In July 2016 the last known company making VHS (Video Home System) video cassette recorders ceased production. At its peak, Japan’s Funai Electric sold 15 million of its Sanyo banded VCRs a year. VHS was huge in the 1980s. It saw off the technologically superior Betamax (players discontinued in 2002; Sony continued making tapes until November 2015) but was outdone by DVD and Blu-ray. Jon Keegan, a senior research fellow at the Tow Center for Digital Journalism wants us to “take a moment to appreciate blank VHS cassette packaging design trends”. We’ve featured VHS cover art on Flashbak before but we’ve not looked at these reusable blank cassettes. Let’s:
For those of you interested in how VHS cassette tapes worked, Gough Lui has a great blog post about the chunks of blank plastic released by JVC in Japan in late 1976 and in the United States in early 1977:
VHS offered users an affordable way to time-shift television programming, and a way of preserving home video memories. It was also used to copy (dub) recordings for back-up purposes. VHS cassettes became inexpensive and was commonly available in various lengths (commonly E-120, E-150, E-180, E-240 and E-300 in Australia).

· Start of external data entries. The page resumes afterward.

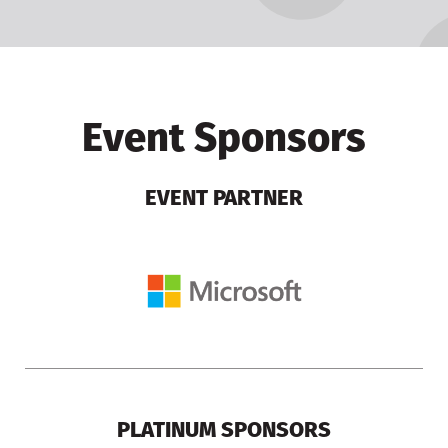
Event Sponsors
EVENT PARTNER
PLATINUM SPONSORS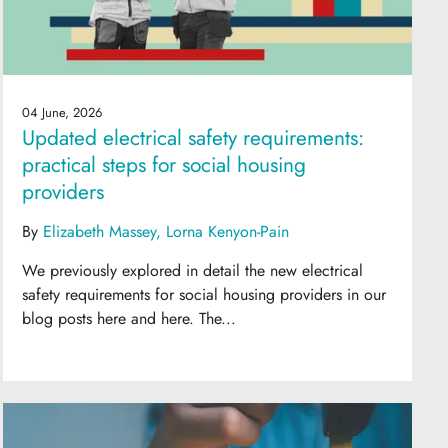
04 June, 2026
Updated electrical safety requirements:
practical steps for social housing
providers
By
Elizabeth Massey
Lorna Kenyon-Pain
We previously explored in detail the new electrical
safety requirements for social housing providers in our
blog posts here and here. The...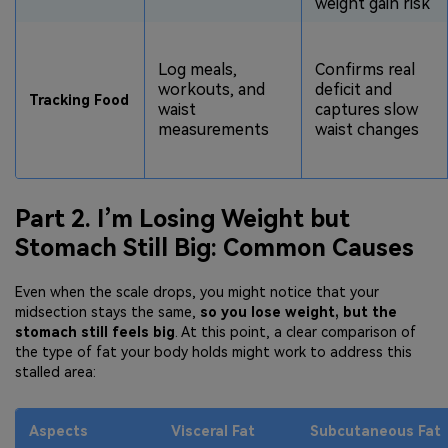
weight gain risk
Log meals,
Confirms real
workouts, and
deficit and
Tracking Food
waist
captures slow
measurements
waist changes
Part 2. I’m Losing Weight but
Stomach Still Big: Common Causes
Even when the scale drops, you might notice that your
midsection stays the same,
so you lose weight, but the
stomach still feels big
. At this point, a clear comparison of
the type of fat your body holds might work to address this
stalled area:
Aspects
Visceral Fat
Subcutaneous Fat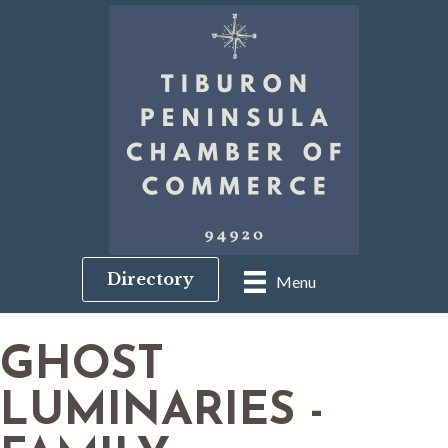
Directory
Menu
GHOST
LUMINARIES -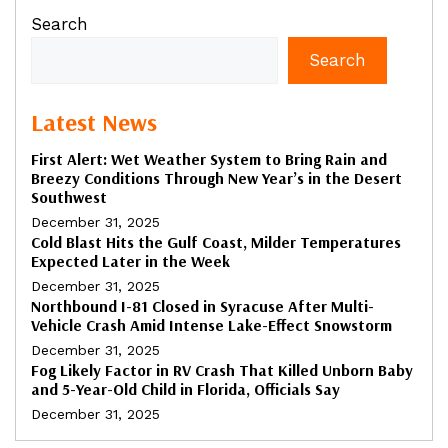
Search
Search
Latest News
First Alert: Wet Weather System to Bring Rain and
Breezy Conditions Through New Year’s in the Desert
Southwest
December 31, 2025
Cold Blast Hits the Gulf Coast, Milder Temperatures
Expected Later in the Week
December 31, 2025
Northbound I-81 Closed in Syracuse After Multi-
Vehicle Crash Amid Intense Lake-Effect Snowstorm
December 31, 2025
Fog Likely Factor in RV Crash That Killed Unborn Baby
and 5-Year-Old Child in Florida, Officials Say
December 31, 2025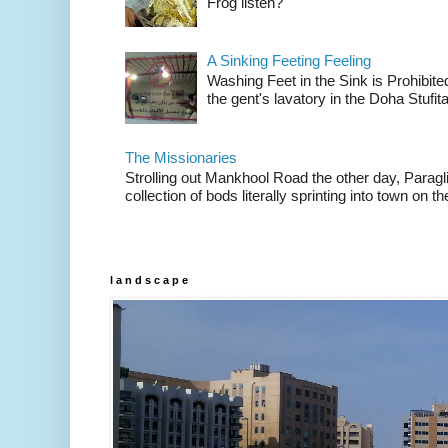
Frog listen?
A Sinking Feeting Feeling
Washing Feet in the Sink is Prohibited
the gent's lavatory in the Doha Stufital
The Missionaries
Strolling out Mankhool Road the other day, Parag
collection of bods literally sprinting into town on the
l a n d s c a p e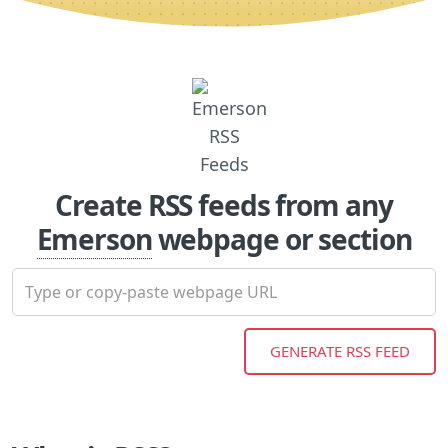
Create RSS feeds from any
Emerson
webpage or section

Recordings on VHS were easily transferred between machines, and later in its life, Hi-Fi audio recording on 6-head VCRs increased audio quality markedly. Recordings were made by a spinning drum in a helical scan technique to increase tape-to-head speed and bandwidth. VHS tapes were easily re-used and re-recorded, and LP modes were available to double the recording time at expense of quality. The picture quality was always below broadcast quality, but was generally acceptable to most people (as we didn’t have any better).